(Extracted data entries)
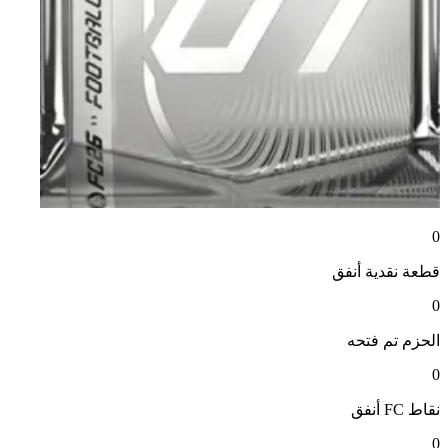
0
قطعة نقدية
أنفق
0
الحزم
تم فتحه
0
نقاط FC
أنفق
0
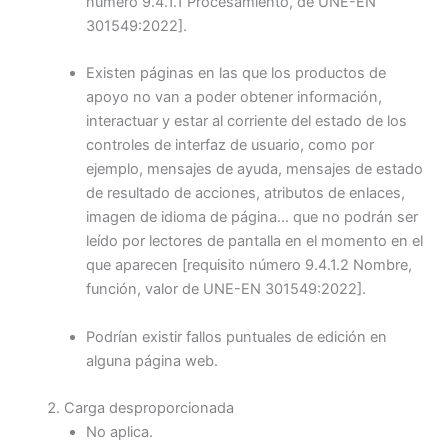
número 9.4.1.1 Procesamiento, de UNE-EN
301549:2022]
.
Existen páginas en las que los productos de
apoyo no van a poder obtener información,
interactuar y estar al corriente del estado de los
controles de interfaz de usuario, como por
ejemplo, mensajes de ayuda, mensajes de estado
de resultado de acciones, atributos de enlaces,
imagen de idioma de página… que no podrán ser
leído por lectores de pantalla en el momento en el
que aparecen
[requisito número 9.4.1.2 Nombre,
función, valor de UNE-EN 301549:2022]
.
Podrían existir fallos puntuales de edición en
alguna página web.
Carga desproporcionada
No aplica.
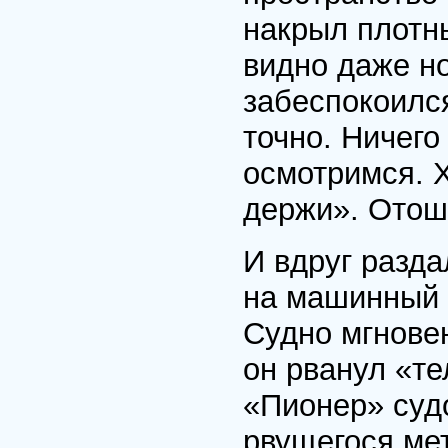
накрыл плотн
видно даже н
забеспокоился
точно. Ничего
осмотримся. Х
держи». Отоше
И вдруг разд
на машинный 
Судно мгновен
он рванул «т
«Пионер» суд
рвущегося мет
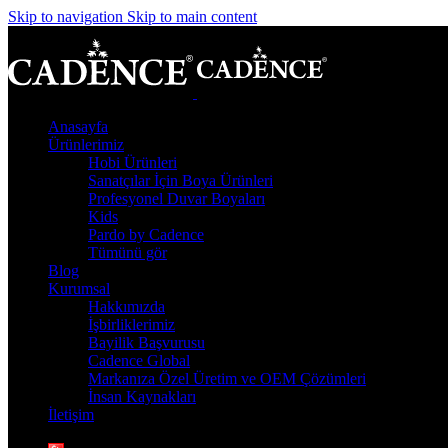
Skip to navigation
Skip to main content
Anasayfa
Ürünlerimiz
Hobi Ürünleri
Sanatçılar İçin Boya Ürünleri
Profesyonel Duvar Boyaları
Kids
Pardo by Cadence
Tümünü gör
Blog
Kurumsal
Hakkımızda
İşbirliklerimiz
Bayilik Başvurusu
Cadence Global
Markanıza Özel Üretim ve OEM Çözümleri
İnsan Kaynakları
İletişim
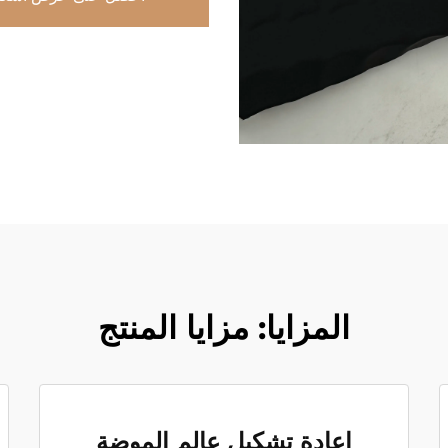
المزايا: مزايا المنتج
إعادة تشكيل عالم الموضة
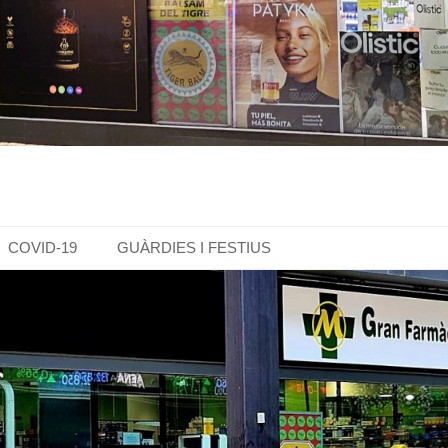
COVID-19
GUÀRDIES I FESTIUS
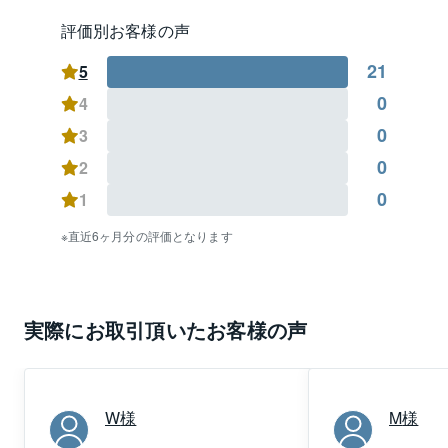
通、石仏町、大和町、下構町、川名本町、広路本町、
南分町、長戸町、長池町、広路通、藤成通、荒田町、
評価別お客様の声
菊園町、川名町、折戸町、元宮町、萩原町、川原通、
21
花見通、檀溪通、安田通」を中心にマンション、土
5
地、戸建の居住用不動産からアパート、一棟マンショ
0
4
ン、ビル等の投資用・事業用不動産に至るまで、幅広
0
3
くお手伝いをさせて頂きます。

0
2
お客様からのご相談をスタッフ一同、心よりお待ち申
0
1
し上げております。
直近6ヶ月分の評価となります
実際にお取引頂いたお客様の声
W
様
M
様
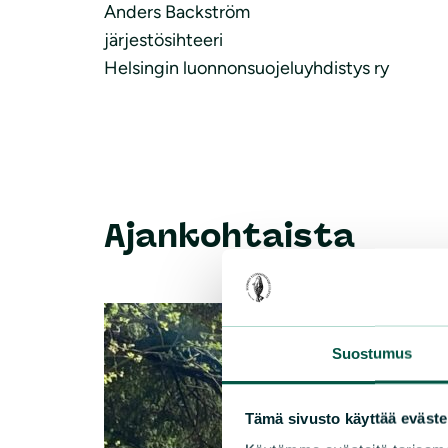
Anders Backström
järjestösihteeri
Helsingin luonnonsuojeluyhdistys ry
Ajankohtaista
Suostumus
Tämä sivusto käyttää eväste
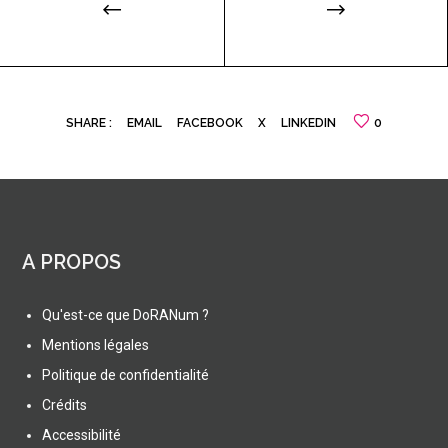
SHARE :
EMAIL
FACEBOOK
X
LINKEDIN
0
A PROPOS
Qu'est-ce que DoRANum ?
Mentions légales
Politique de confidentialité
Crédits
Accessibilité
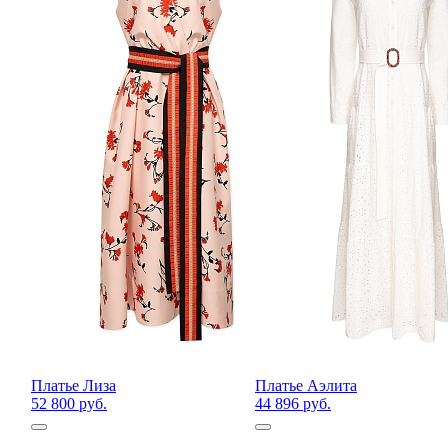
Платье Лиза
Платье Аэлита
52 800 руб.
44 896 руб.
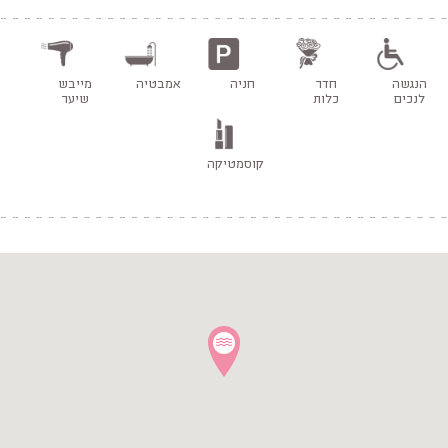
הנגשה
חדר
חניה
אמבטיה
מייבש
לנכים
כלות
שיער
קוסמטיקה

Instruction | Only the lines from the start of the records to the line with "ejemplo, mensajes de" belong in the copy. Print them exactly, minus pictures.

Answer to the problem |
0
قطعة نقدية
أنفق
0
الحزم
تم فتحه
0
نقاط FC
أنفق
0
número 9.4.1.1 Procesamiento, de UNE-EN
301549:2022]
.
Existen páginas en las que los productos de
apoyo no van a poder obtener información,
interactuar y estar al corriente del estado de los
controles de interfaz de usuario, como por
ejemplo, mensajes de ayuda, mensajes de estado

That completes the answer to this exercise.